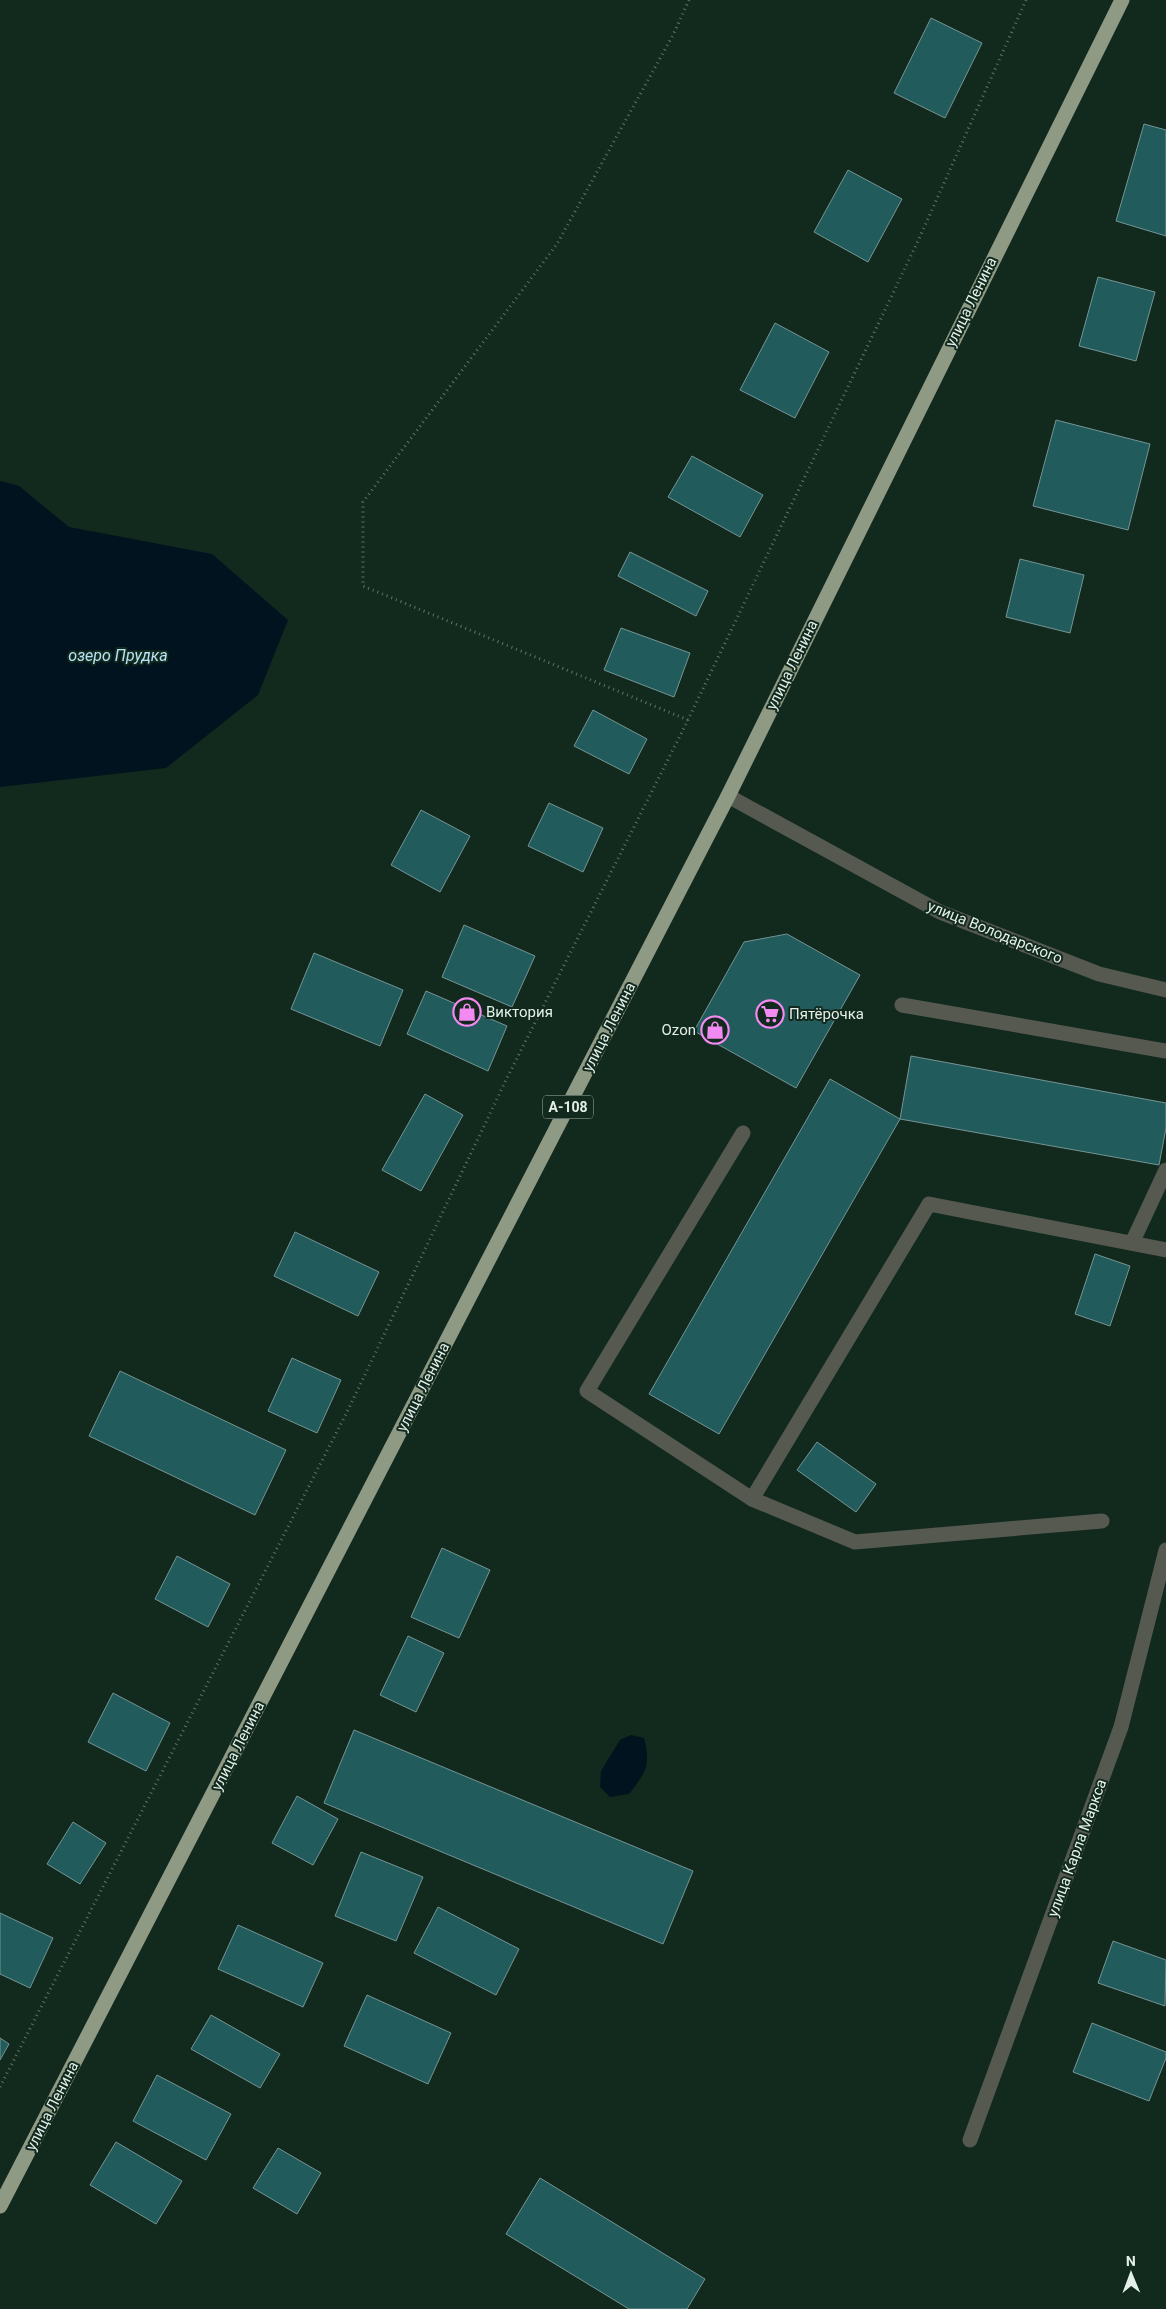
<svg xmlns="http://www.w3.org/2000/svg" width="1166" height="2309" font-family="Roboto,sans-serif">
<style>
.water{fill:#00131e}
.building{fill:#225b5b;stroke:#759594}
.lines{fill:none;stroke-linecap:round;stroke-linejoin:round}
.path{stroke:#607369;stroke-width:3;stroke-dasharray:1 4;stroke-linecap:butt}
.service{stroke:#555950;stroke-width:15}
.minor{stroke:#555950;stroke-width:15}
.tertiary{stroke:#555950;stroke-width:15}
.trunk{stroke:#8f9a84;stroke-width:15}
.labels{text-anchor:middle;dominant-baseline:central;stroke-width:4;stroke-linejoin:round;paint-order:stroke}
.shield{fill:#12291e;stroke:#a4b4ac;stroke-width:1}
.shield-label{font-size:14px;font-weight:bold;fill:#e3f0e9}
.street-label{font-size:15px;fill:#e3f0e9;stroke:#12291e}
.poi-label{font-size:15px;fill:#e3f0e9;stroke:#12291e;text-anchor:start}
.water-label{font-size:16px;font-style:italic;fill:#b8e2f6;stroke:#12291e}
</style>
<rect width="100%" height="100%" fill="#12291e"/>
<g class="water">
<polygon points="0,481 19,486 69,527 212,554 288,620 258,695 166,768 0,787"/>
<path d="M631,1735L644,1738C651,1765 646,1772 629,1794L610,1797L600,1787L601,1771L620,1740Z"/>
</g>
<g class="building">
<polygon points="931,18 982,43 945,118 894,93"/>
<polygon points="1144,124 1166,130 1166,236 1116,221"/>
<polygon points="848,170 902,199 868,262 814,232"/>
<polygon points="1098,277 1155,292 1136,361 1079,346"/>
<polygon points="775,323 829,352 795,418 740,390"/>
<polygon points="1056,420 1150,444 1128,530 1033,506"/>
<polygon points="692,456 763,495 740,537 668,497"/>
<polygon points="630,552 708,591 696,616 618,576"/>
<polygon points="1020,559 1084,575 1070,633 1006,617"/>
<polygon points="621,628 690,653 674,697 604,670"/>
<polygon points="593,710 647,739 629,774 574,746"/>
<polygon points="549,803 603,828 583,872 528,846"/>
<polygon points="421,810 470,836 440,892 391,865"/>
<polygon points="464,925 535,956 512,1007 442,977"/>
<polygon points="787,934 860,975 796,1088 694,1031 744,942"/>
<polygon points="314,953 403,990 380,1046 291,1009"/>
<polygon points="426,991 507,1026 488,1071 407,1034"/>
<polygon points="911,1056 1166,1103 1166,1128 1159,1165 900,1119"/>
<polygon points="830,1079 900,1119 719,1434 649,1394"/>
<polygon points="425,1094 463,1115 421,1191 382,1170"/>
<polygon points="295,1232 379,1272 358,1316 274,1276"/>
<polygon points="1095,1254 1130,1266 1110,1326 1075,1314"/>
<polygon points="292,1358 341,1380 317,1433 268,1411"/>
<polygon points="120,1371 286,1450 255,1515 89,1436"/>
<polygon points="817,1442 876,1484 856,1512 797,1470"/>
<polygon points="442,1548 490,1570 459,1638 411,1617"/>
<polygon points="177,1556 230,1584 208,1627 155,1599"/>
<polygon points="408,1636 444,1653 416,1712 380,1695"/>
<polygon points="113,1693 170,1723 146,1771 88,1742"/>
<polygon points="354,1730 693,1871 663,1944 324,1803"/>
<polygon points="297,1796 338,1819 313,1865 272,1843"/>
<polygon points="73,1822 106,1843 80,1884 47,1864"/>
<polygon points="361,1852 423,1877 396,1941 335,1916"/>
<polygon points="438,1907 519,1949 496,1995 414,1953"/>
<polygon points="0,1913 53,1938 30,1988 0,1974"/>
<polygon points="238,1925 323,1963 303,2007 218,1969"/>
<polygon points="1113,1941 1166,1960 1165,2006 1098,1983"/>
<polygon points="367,1995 451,2033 428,2084 344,2046"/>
<polygon points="211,2015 280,2054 260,2088 191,2049"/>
<polygon points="1092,2023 1166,2052 1166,2058 1149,2101 1073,2072"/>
<polygon points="0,2038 9,2044 0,2060"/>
<polygon points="157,2075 231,2114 206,2160 133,2121"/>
<polygon points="116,2142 182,2181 156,2224 90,2185"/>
<polygon points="278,2148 321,2173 297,2214 253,2188"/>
<polygon points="540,2178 705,2279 687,2309 629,2309 506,2234"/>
</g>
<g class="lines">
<g class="path">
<polyline points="688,720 363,586 363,502 557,244 673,35 689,0"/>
<polyline points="0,2087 346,1414 508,1076 688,720 918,241 1026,0"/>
</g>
<g class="service">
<polyline points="902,1005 1166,1051"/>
<polyline points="743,1133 587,1391 752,1499"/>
<polyline points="1132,1243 1166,1170"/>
<polyline points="1102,1521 855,1542 752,1499 929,1204 1166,1250"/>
</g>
<polyline class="minor" points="970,2140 1121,1727 1166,1550"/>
<polyline class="tertiary" points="728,796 940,912 1099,974 1166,990"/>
<polyline class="trunk" points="0,2206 728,796 1122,0"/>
</g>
<defs>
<g id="shop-ring" transform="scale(1.4375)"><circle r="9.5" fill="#12291e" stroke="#f38af1" stroke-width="1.5"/><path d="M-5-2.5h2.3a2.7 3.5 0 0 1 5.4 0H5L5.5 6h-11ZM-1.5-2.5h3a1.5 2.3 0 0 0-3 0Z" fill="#f38af1"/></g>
<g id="supermarket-ring" transform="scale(1.4375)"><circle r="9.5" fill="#12291e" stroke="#f38af1" stroke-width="1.5"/><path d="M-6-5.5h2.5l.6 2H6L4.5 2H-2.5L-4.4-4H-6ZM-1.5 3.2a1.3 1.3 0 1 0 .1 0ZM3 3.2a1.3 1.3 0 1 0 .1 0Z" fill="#f38af1"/></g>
</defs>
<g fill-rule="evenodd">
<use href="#shop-ring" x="467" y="1012"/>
<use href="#supermarket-ring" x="770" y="1014"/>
<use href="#shop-ring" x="715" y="1030"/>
</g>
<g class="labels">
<rect class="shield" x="543" y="1095.5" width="50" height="23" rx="4"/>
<g class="shield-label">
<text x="568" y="1107">А-108</text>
</g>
<g class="street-label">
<text transform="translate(971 302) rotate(-64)">улица Ленина</text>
<text transform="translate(792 665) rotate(-64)">улица Ленина</text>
<text transform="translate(995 932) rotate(22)">улица Володарского</text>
<text transform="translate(609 1027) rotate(-63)">улица Ленина</text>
<text transform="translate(423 1387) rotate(-63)">улица Ленина</text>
<text transform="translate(238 1746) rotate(-63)">улица Ленина</text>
<text transform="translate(1077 1848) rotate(-70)">улица Карла Маркса</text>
<text transform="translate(52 2106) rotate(-63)">улица Ленина</text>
</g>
<g class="poi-label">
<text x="486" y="1012">Виктория</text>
<text x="789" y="1014">Пятёрочка</text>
<text x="696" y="1030" text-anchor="end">Ozon</text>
</g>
<g class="water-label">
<text x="118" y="655">озеро Прудка</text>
</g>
</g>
<g transform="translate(1131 2274) rotate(359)" stroke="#12291e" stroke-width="4" paint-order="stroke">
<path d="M0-4L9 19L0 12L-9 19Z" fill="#e3f0e9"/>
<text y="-8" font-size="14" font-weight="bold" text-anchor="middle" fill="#e3f0e9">N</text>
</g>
</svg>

+===+

Make a copy of each line in the records that has the word "rect".

<rect width="100%" height="100%" fill="#12291e"/>
<rect class="shield" x="543" y="1095.5" width="50" height="23" rx="4"/>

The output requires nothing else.